* GOAL OF THE EXERCISE: Return each entry exactly, omitting nothing.

[Dataset excerpts]
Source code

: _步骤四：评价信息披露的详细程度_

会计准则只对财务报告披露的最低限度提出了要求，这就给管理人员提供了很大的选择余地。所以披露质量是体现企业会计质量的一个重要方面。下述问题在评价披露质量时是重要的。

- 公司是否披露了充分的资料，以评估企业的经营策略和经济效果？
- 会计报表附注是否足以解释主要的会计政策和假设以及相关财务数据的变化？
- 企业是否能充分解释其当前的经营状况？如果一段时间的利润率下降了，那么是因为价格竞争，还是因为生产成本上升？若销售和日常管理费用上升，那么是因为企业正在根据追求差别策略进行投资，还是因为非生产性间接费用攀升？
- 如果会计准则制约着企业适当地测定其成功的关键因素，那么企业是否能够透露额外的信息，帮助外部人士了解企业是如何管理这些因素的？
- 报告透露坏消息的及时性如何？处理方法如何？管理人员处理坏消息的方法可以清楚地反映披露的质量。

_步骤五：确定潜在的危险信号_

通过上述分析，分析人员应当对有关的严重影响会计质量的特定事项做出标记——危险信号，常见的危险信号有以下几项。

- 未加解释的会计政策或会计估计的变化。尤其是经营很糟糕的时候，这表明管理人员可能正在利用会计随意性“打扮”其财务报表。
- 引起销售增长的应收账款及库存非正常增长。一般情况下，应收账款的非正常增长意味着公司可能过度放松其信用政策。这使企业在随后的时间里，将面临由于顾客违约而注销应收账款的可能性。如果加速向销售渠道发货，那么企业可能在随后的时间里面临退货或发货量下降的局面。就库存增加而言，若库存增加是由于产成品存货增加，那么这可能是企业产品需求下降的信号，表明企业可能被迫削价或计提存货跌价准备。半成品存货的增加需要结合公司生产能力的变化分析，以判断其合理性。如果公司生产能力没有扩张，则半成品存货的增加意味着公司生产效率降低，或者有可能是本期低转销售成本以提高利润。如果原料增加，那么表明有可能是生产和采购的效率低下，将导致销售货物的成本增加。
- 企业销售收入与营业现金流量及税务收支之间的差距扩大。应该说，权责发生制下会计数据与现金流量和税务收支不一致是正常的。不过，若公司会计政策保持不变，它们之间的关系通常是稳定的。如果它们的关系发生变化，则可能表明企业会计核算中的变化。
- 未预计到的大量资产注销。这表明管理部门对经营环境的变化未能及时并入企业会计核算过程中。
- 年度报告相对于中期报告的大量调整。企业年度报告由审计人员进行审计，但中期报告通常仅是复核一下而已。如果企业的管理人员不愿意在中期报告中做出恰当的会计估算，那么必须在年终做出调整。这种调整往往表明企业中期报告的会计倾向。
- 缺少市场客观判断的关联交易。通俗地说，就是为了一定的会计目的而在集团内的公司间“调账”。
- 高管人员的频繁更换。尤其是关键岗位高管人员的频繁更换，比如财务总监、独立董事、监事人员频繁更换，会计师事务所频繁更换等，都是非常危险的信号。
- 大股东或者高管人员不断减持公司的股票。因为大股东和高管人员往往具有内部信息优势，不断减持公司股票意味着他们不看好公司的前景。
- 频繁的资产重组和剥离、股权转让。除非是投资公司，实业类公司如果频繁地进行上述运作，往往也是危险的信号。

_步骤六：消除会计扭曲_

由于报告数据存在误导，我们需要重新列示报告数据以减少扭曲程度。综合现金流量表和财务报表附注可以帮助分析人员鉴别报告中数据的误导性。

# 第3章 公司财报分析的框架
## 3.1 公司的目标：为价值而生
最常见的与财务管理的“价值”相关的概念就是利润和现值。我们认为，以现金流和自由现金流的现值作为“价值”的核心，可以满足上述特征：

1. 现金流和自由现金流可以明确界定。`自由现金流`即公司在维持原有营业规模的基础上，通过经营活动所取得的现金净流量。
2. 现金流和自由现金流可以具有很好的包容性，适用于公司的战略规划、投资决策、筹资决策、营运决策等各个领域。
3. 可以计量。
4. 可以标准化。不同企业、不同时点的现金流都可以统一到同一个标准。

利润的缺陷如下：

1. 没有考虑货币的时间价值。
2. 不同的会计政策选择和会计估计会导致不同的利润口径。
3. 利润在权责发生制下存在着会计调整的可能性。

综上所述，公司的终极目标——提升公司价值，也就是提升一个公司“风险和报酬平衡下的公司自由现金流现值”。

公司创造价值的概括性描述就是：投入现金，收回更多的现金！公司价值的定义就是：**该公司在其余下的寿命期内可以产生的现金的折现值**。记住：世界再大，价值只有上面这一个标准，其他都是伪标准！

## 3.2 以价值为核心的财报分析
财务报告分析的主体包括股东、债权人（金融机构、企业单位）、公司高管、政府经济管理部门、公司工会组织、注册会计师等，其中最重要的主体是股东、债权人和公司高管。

* PROBLEM SOLUTION:
Source code

: _步骤四：评价信息披露的详细程度_

会计准则只对财务报告披露的最低限度提出了要求，这就给管理人员提供了很大的选择余地。所以披露质量是体现企业会计质量的一个重要方面。下述问题在评价披露质量时是重要的。

- 公司是否披露了充分的资料，以评估企业的经营策略和经济效果？
- 会计报表附注是否足以解释主要的会计政策和假设以及相关财务数据的变化？
- 企业是否能充分解释其当前的经营状况？如果一段时间的利润率下降了，那么是因为价格竞争，还是因为生产成本上升？若销售和日常管理费用上升，那么是因为企业正在根据追求差别策略进行投资，还是因为非生产性间接费用攀升？
- 如果会计准则制约着企业适当地测定其成功的关键因素，那么企业是否能够透露额外的信息，帮助外部人士了解企业是如何管理这些因素的？
- 报告透露坏消息的及时性如何？处理方法如何？管理人员处理坏消息的方法可以清楚地反映披露的质量。

_步骤五：确定潜在的危险信号_

通过上述分析，分析人员应当对有关的严重影响会计质量的特定事项做出标记——危险信号，常见的危险信号有以下几项。

- 未加解释的会计政策或会计估计的变化。尤其是经营很糟糕的时候，这表明管理人员可能正在利用会计随意性“打扮”其财务报表。
- 引起销售增长的应收账款及库存非正常增长。一般情况下，应收账款的非正常增长意味着公司可能过度放松其信用政策。这使企业在随后的时间里，将面临由于顾客违约而注销应收账款的可能性。如果加速向销售渠道发货，那么企业可能在随后的时间里面临退货或发货量下降的局面。就库存增加而言，若库存增加是由于产成品存货增加，那么这可能是企业产品需求下降的信号，表明企业可能被迫削价或计提存货跌价准备。半成品存货的增加需要结合公司生产能力的变化分析，以判断其合理性。如果公司生产能力没有扩张，则半成品存货的增加意味着公司生产效率降低，或者有可能是本期低转销售成本以提高利润。如果原料增加，那么表明有可能是生产和采购的效率低下，将导致销售货物的成本增加。
- 企业销售收入与营业现金流量及税务收支之间的差距扩大。应该说，权责发生制下会计数据与现金流量和税务收支不一致是正常的。不过，若公司会计政策保持不变，它们之间的关系通常是稳定的。如果它们的关系发生变化，则可能表明企业会计核算中的变化。
- 未预计到的大量资产注销。这表明管理部门对经营环境的变化未能及时并入企业会计核算过程中。
- 年度报告相对于中期报告的大量调整。企业年度报告由审计人员进行审计，但中期报告通常仅是复核一下而已。如果企业的管理人员不愿意在中期报告中做出恰当的会计估算，那么必须在年终做出调整。这种调整往往表明企业中期报告的会计倾向。
- 缺少市场客观判断的关联交易。通俗地说，就是为了一定的会计目的而在集团内的公司间“调账”。
- 高管人员的频繁更换。尤其是关键岗位高管人员的频繁更换，比如财务总监、独立董事、监事人员频繁更换，会计师事务所频繁更换等，都是非常危险的信号。
- 大股东或者高管人员不断减持公司的股票。因为大股东和高管人员往往具有内部信息优势，不断减持公司股票意味着他们不看好公司的前景。
- 频繁的资产重组和剥离、股权转让。除非是投资公司，实业类公司如果频繁地进行上述运作，往往也是危险的信号。

_步骤六：消除会计扭曲_

由于报告数据存在误导，我们需要重新列示报告数据以减少扭曲程度。综合现金流量表和财务报表附注可以帮助分析人员鉴别报告中数据的误导性。

# 第3章 公司财报分析的框架
## 3.1 公司的目标：为价值而生
最常见的与财务管理的“价值”相关的概念就是利润和现值。我们认为，以现金流和自由现金流的现值作为“价值”的核心，可以满足上述特征：

1. 现金流和自由现金流可以明确界定。`自由现金流`即公司在维持原有营业规模的基础上，通过经营活动所取得的现金净流量。
2. 现金流和自由现金流可以具有很好的包容性，适用于公司的战略规划、投资决策、筹资决策、营运决策等各个领域。
3. 可以计量。
4. 可以标准化。不同企业、不同时点的现金流都可以统一到同一个标准。

利润的缺陷如下：

1. 没有考虑货币的时间价值。
2. 不同的会计政策选择和会计估计会导致不同的利润口径。
3. 利润在权责发生制下存在着会计调整的可能性。

综上所述，公司的终极目标——提升公司价值，也就是提升一个公司“风险和报酬平衡下的公司自由现金流现值”。

公司创造价值的概括性描述就是：投入现金，收回更多的现金！公司价值的定义就是：**该公司在其余下的寿命期内可以产生的现金的折现值**。记住：世界再大，价值只有上面这一个标准，其他都是伪标准！

## 3.2 以价值为核心的财报分析
财务报告分析的主体包括股东、债权人（金融机构、企业单位）、公司高管、政府经济管理部门、公司工会组织、注册会计师等，其中最重要的主体是股东、债权人和公司高管。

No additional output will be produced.